◆ What you need to do:
A - Translate this sentence from the column about the two World Trade Center paramedics into Spanish: "When it comes to New York after Sept. 11, it’s always risky saying that anybody is “the first” or “the only” anything."
B - Pick up the column about the two paramedics who plan to marry after its last sentence and write the next few paragraphs.

◆ Passage to read:
-.-.-

Ellis Henican Ellis Henican Bio | E-mail | Recent columns

No, these two have already seen enough of that.

When it comes to New York after Sept. 11, it’s always risky saying that anybody is “the first” or “the only” anything.

So many people have behaved so extraordinarily these past 12 months, just when you think you’ve discovered some fresh superlative, another one jumps up in its place.

But here goes: I believe I am correct in declaring that Ellen and Phil are the only two New York paramedics who responded to the World Trade Center terror attack, arriving in the earliest moments and truly risking their lives, who have now decided to marry.

Each other.

Talk about love in the ruins!

Isn’t everybody saying we should get on with our lives? I haven’t seen the wedding dress yet, but I’m pretty sure that Ellen Leichert will not make a foofie bride.

-.-.-

◆ Source information:
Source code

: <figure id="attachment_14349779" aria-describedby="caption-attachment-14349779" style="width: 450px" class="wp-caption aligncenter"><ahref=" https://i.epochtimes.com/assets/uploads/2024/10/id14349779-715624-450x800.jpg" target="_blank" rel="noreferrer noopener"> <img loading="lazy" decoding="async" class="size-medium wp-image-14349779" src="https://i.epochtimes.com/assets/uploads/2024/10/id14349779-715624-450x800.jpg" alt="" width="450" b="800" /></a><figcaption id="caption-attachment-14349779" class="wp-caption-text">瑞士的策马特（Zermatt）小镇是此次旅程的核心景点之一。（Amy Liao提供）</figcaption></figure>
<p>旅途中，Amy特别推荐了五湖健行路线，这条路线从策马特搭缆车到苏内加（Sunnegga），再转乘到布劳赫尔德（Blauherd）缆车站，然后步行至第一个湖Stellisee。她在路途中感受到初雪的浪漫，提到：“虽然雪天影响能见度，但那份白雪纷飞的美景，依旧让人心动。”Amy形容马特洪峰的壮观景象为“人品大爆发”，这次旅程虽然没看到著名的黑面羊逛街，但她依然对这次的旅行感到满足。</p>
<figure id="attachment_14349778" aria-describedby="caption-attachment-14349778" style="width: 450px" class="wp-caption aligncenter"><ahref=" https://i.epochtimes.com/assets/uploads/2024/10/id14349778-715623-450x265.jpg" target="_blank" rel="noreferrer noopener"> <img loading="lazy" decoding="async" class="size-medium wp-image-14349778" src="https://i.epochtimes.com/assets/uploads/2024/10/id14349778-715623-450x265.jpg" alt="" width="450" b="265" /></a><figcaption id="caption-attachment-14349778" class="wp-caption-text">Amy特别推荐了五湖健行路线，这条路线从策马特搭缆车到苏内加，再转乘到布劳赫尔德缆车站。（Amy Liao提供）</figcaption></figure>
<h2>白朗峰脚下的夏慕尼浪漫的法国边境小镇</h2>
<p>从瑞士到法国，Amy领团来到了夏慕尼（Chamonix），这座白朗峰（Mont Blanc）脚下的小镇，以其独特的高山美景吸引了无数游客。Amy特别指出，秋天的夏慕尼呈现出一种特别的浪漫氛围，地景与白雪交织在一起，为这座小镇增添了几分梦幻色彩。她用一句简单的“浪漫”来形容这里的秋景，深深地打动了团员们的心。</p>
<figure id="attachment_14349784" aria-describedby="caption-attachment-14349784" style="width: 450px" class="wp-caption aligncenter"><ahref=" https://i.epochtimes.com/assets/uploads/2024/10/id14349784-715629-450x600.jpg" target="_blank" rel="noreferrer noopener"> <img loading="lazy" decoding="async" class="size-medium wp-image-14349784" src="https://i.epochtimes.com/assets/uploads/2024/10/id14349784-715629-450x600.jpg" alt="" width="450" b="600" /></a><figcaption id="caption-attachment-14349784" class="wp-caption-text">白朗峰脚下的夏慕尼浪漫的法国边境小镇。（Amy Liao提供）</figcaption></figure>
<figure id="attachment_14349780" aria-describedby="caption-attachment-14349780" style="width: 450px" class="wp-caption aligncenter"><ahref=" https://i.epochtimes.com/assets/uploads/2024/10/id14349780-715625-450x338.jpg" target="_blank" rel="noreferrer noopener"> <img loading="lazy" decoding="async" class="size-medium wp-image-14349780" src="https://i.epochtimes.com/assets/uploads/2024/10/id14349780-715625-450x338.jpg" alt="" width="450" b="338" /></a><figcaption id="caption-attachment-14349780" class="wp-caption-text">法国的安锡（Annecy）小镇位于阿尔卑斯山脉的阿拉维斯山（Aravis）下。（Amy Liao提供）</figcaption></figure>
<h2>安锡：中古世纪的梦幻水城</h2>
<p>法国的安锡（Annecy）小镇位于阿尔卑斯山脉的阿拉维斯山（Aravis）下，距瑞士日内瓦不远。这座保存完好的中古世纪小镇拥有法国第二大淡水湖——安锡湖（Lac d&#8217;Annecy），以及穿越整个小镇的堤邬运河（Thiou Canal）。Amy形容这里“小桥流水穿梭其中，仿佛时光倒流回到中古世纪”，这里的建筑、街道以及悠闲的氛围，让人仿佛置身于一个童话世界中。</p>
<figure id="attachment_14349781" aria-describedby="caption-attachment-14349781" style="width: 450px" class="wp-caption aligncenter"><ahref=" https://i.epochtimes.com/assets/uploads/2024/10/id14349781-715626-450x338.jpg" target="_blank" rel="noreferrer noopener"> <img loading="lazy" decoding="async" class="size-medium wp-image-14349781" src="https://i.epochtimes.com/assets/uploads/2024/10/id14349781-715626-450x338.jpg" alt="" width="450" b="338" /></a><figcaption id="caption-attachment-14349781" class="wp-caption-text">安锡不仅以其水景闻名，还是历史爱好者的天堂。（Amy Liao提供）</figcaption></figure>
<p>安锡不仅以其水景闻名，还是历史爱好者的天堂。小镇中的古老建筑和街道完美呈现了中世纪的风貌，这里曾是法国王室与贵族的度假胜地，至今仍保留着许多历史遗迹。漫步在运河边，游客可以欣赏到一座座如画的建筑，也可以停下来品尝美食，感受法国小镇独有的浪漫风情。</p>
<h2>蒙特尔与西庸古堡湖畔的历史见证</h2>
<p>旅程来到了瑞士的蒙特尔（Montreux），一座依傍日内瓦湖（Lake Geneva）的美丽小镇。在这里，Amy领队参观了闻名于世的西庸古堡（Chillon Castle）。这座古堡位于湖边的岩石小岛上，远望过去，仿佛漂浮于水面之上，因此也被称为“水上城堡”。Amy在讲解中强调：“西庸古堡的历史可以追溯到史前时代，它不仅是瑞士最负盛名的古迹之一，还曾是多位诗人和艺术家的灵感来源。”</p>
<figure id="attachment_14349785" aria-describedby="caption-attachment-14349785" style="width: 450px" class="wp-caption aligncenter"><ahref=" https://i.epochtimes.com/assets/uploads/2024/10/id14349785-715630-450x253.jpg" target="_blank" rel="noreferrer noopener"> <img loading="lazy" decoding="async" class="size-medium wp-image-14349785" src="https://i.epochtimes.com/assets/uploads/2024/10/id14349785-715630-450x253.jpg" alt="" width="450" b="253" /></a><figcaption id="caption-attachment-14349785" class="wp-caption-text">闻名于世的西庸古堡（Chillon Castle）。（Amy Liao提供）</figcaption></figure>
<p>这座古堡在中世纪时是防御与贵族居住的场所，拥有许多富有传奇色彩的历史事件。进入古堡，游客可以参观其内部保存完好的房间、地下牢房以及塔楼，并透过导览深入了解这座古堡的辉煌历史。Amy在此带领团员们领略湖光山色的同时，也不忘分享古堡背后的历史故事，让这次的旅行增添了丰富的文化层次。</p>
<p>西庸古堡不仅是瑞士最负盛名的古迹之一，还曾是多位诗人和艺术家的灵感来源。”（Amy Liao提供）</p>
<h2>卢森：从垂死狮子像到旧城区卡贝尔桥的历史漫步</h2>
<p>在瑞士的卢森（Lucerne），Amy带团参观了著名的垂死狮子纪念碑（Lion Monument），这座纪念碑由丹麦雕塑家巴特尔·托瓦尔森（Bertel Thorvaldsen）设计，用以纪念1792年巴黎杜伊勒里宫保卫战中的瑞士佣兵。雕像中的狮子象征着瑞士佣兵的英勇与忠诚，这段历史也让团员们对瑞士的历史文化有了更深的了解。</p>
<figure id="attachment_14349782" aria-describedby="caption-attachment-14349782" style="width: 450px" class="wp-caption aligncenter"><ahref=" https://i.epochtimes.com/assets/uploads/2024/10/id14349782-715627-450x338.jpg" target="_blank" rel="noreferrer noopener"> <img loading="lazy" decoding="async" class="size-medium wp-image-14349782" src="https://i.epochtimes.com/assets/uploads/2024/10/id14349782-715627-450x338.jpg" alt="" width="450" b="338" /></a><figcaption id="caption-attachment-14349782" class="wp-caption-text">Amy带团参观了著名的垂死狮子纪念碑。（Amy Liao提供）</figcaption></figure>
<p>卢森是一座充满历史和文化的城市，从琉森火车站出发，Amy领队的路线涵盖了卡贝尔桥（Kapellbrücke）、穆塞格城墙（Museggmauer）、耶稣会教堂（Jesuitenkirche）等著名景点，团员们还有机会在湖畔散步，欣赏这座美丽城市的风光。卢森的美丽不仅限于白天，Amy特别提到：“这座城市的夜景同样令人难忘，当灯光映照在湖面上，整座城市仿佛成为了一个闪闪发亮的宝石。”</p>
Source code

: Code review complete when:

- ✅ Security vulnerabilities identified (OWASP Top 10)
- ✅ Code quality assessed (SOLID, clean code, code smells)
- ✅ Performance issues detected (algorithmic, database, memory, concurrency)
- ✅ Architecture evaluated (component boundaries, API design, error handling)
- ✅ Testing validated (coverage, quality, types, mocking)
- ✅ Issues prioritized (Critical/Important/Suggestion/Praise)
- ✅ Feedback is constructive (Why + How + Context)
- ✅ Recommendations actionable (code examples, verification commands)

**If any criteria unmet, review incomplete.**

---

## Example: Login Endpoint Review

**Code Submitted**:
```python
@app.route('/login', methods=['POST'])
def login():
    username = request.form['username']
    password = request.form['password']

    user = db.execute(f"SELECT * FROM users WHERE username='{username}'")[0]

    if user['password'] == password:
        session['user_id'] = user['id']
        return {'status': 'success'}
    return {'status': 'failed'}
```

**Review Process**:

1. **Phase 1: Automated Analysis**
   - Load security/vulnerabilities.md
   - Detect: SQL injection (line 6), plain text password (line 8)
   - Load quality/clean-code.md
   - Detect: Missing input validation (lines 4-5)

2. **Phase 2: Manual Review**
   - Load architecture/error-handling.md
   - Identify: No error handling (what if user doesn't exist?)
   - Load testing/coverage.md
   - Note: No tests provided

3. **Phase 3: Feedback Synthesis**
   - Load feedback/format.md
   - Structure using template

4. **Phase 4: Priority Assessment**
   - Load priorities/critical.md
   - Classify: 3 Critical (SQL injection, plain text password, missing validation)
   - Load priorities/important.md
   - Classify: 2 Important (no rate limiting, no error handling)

-.-.-

◆ Task answers:
A - Cuando se trata de Nueva York después del 11 de septiembre, siempre es arriesgado decir que alguien es «el primero» o «el único» en algo.

B -
Nothing about Ellen is foofie.

From her growing-up years in Richmond Hill, through her teenage punk period and her Mohawks, right up to her decision 11 years ago to become an EMT and then a paramedic — she was always independent, outgoing and fearless.

Phil Eguiguiurens is every bit as hard-driven as his future wife.

A muscular South Bronx native from a tight-knit family of Honduran immigrants, he was never one of those paramedics who sought the easy shifts.

Like Ellen, he was drawn to the adrenaline-fueled rescue work. Like her, he loved the lights-and-sirens life.

They were not regular partners.

But on the morning Sept. 11, 2001, they were parked together beneath the Brooklyn Bridge, unit 32-Victor out of Long Island College Hospital, waiting for their first call of the shift.

Ellen’s usual partner had taken the day off. She and Phil were assigned a hulking old separate-cab Nissan ambulance known around the hospital as “The Wildebeest.”

The morning was sparkling and blue. The Twin Towers glimmered in the sunshine across the bridge.

“The angle the plane came in, I thought it was going to hit one of the bridge pillars,” Phil recalled.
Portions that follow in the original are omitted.